Ways to Avoid Underpayment Penalty

One of the easiest ways to avoid the underpayment penalty for taxes is by paying 100 percent (or even 100 percent if you are a high-income taxpayer) of the previous year’s tax amount. If you have some penalty with the previous year’s returns and wish to avoid getting a penalty in the upcoming filing session, here are some ways to try out:

#Adjusting the Withholding

When you receive a paycheck from the employer, file out the all-new Form W-4 or the Employee’s Withholding Certificate. The form is helpful in telling the respective employer how much tax should be withheld from the paycheck for every payment period.

You can make use of the Tax Withholding Estimator or IRS penalty and interest calculator to analyze the total amount of federal income tax to be withheld from the paycheck. You can submit the all-new W-4 form to the concerned payroll department. Avoid mailing it to the IRS.

#Ensuring Quarterly Estimated Tax Payments

If you follow the trend of self-employment or possess income that is not eligible for withholding (like capital gains, interests, or dividends), then you are expected to ensure estimated payment of taxes throughout the tax year.

In most cases, the payments for estimated taxes are due on dates -including 15th April, 15th June, 15th September, and 15th January of the upcoming year. If the given dates will fall on some holiday or weekend, the deadline will eventually shift to the next business day. It is important to be cautious about these deadlines. It is because if you end up making the tax payments later than the deadline, it could result into underpayment penalty -even when you do not owe any additional tax while filing the returns.

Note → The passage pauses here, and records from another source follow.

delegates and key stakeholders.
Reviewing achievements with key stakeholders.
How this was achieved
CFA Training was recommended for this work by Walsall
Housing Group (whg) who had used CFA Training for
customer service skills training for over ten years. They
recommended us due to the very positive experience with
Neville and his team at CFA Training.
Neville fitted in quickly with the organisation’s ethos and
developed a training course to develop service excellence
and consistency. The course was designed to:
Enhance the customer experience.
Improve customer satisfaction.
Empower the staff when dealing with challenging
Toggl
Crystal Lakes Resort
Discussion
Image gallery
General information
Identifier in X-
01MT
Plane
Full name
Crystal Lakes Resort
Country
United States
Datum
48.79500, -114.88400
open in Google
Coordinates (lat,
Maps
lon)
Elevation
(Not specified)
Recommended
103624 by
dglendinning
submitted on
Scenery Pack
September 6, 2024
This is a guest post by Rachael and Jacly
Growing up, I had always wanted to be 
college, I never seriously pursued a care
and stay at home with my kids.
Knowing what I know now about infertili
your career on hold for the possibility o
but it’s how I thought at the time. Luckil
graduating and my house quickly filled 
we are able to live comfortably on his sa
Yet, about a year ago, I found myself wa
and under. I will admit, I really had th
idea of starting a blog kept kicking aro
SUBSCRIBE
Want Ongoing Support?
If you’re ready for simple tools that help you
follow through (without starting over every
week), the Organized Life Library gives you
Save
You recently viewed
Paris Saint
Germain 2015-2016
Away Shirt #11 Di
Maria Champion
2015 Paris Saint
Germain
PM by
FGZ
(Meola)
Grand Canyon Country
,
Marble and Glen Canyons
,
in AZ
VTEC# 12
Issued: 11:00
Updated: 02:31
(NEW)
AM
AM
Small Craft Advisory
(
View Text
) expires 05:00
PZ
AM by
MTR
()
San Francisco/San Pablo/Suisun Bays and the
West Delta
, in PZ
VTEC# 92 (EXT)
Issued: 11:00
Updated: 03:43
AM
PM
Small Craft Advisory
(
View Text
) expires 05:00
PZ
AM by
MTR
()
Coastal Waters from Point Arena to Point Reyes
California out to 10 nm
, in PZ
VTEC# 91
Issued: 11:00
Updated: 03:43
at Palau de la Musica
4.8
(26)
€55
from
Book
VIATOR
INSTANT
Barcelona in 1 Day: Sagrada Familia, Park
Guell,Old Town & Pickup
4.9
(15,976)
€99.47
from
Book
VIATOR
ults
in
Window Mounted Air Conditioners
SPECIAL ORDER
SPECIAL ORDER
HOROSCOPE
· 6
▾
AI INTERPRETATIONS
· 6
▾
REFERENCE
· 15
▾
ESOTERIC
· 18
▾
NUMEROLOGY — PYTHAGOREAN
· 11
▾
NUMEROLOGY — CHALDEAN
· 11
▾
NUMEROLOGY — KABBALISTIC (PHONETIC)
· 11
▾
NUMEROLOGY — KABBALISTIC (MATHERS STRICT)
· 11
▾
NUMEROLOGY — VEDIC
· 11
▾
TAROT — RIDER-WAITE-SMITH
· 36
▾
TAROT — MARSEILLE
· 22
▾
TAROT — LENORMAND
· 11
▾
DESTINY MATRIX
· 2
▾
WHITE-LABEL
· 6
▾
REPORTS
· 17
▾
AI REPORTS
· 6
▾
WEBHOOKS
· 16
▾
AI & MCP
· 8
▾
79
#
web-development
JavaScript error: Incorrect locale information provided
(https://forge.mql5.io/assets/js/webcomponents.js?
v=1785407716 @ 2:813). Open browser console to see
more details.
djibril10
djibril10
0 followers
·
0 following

Analyze the total amount of tax on the returns of the previous year. Divide the value by 4. Pay at least the given amount on every due date of estimated tax payments to avoid the underpayment penalty.

#Using the Annualized Instalment Practice

If you have a seasonal business or are self-employed, it can be a difficult process to ensure four equal estimated tax payments. For instance, if you have a boating company, you will end up earning a majority of your income during the summer months or late spring while closing up your business during the winter season.

If this is the case, you can make use of the annualized instalment process to avoid the penalty for underpayment of taxes. To make use of the given method, you can go ahead with filling out the Annualized Estimated Tax Worksheet. It is available within IRS Publication 505. You can fill out the worksheet towards the end of the period for the payment of estimated tax. It will help in calculating the required payment amount. 

Underpayment Penalties for 2022

For the 3rd quarter of 2022, the underpayment penalties by the IRS for individuals are 5 percent for individual underpayments. At the same time, it is 7 percent for large-scale corporate or organizational underpayment over the amount of $100,000. Underpayment penalties can be regarded as the federal short-term rate along with three percentage points.